洛雪的眼眶漸漸紅了起來,她咬著下唇,心中五味雜陳。前幾日才認清眼前人就是心上人,可是她還未曾想好要不要,或者能不能跟這個心上人長相廝守......
這,這,這怎麼就懷上了?
這簡直是老天猝不及防的就跟她開了一個天大的玩笑!
洛雪反覆琢磨,總覺得這不可能是真的!
可是萬里還有個一,最後一次她和雲毅同房之後確實沒人送避子湯。當時她也沒在意,哪知道會埋下今日的隱患......
洛雪覺得自己腦子現在很亂,已經包紮好的傷口也在隱隱作痛。
氣餒?是不可能氣餒的!
好在這個時候洛雪的頑強本性還能發揮作用,一時的慌亂竟然讓她都忘記了,她自己也可以診脈。也許是手腕有傷的緣故,也許是心裡慌張的緣故,反正洛雪把脈的手止不住的在顫抖。
儘管如此,她還是拔出來了滑脈!
哈哈哈!......
竟然真的是喜脈,洛雪內心是一種謊言被驗證後的無奈,面上卻依舊愣怔無語。
雲毅知道楚慎在教洛雪醫術,但是他不認為僅學了幾天醫術的人能把出是不是喜脈來。雲毅覺得洛雪現在定是與他一樣,被這個訊息給震傻住了,無意識下都不知道自己在幹些什麼。

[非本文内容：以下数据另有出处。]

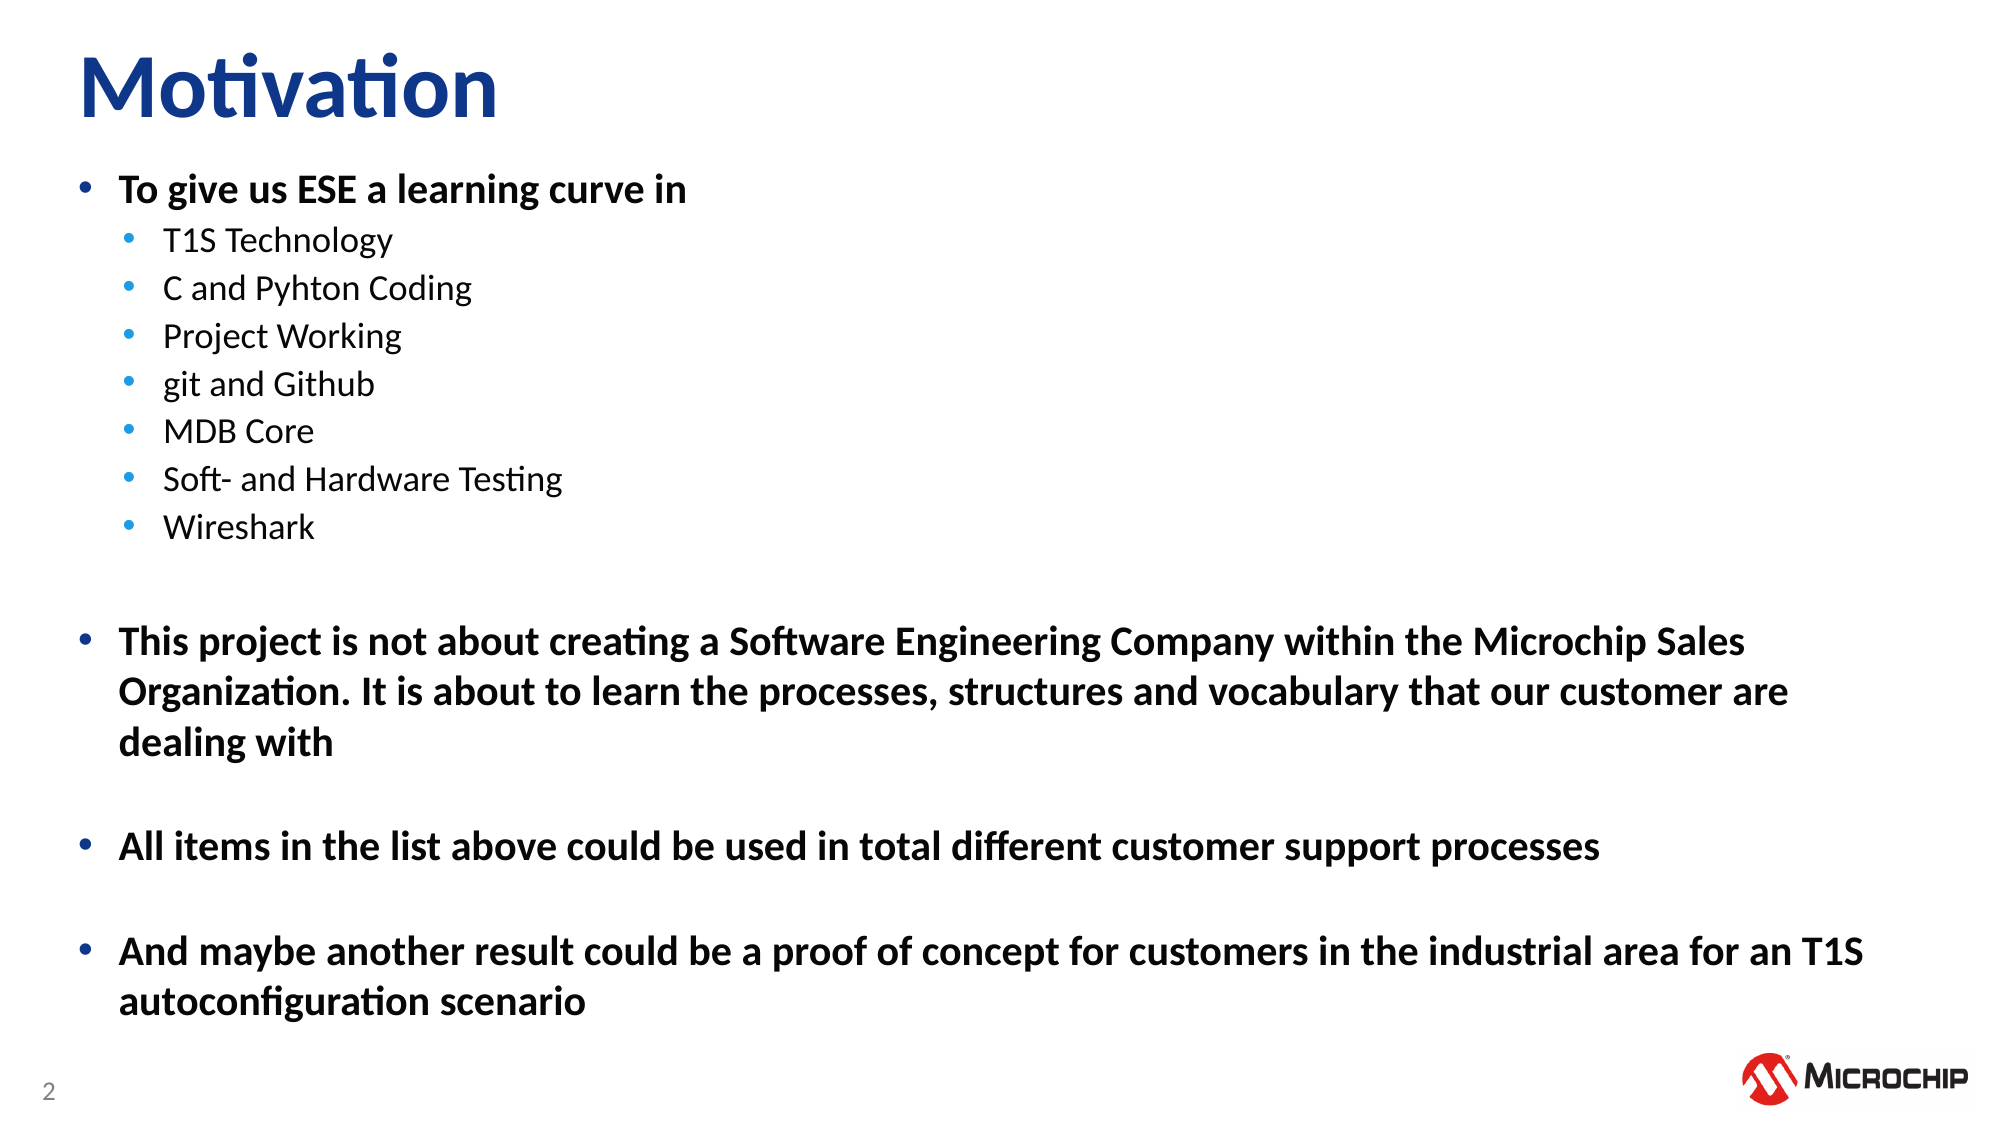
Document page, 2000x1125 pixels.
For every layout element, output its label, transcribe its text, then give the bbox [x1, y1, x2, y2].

可是眼見洛雪的表情越來越不對,診脈的手也止不住的顫抖,雲毅開始驚慌了。他什麼也顧不上,抱起洛雪就往藥草堂跑,雲毅覺得這個時候三個人面對這個事情總比兩個人要強。
楚慎雖然也沒有做過父親,但畢竟早就過了可以做父親的年紀。雲毅固執的認為,楚慎年長關於孩子方面就一定會比他和洛雪兩個要強。
楚慎要知道雲毅有這樣荒唐的想法,估計非得扎雲毅幾針,有沒有當父親的經驗可是跟年紀沒什麼關係。
雲毅奔到藥草堂的時候,楚慎正在飛速的翻騰著屋裡的醫書,桌子上,床榻上扔的到處都是。翻過的書頁隨著雲毅跑動帶進來的風,來回嘩嘩作響。
雲毅也顧不上那麼多,隨便一劃拉就把床榻上的書籍推到了地上,然後就將洛雪輕輕的放了上去。見雲毅這麼粗魯的對待自己的寶貝,楚慎又心疼又生氣的直哎呦!
“你再診一下脈!看是不是診錯了?不是前幾日才診過,說沒幾日就要來月信了嘛......”雲毅扯過楚慎,動作雖然急切,但是語氣卻表現得很平和。
楚慎哪裡會不記得月信的事,就是因為記得,今日診出了喜脈他才覺得荒唐。他也是平生第一次對自己的醫術產生了懷疑,要麼就是自己診月信診錯了,要不實在沒辦法解釋現在的情況。
可就憑他的醫術,怎會連區區一個婦人的月信都會診錯?
不可能!絕對不可能!
這不雲毅走後,正好不讓他跟著,他才滿屋子的開始翻醫書,想找找醫書上是否有過這樣類似的記載。
哎!奈何翻騰半天仍是一無所獲!
楚慎吸了吸氣,撩袍坐下,擰著眉頭,緩緩再次按住了洛雪的脈搏。
屋子裡出奇的靜,唯有三個人呼吸的聲音格外清晰。
雲毅負手而立,手心裡全是汗。
這大概是他平生第二次最緊張最害怕的時刻。第一次是多年前在得知父親染病無法離宮的時候。
一顆心在胸腔裡狂跳不止,偏偏清俊的臉上卻沒有一絲波瀾。
雲毅此刻最害怕的就是楚慎回答是誤診…..
一盞茶的時間過去了,奈何楚慎依舊閉目一動不動。
要是換作以往,楚慎診個孕脈都能這麼磨嘰,雲毅早就讓人把他給拉出去了。可是今日不行,別說一盞茶,就是十盞茶雲毅也得耐著性子等著。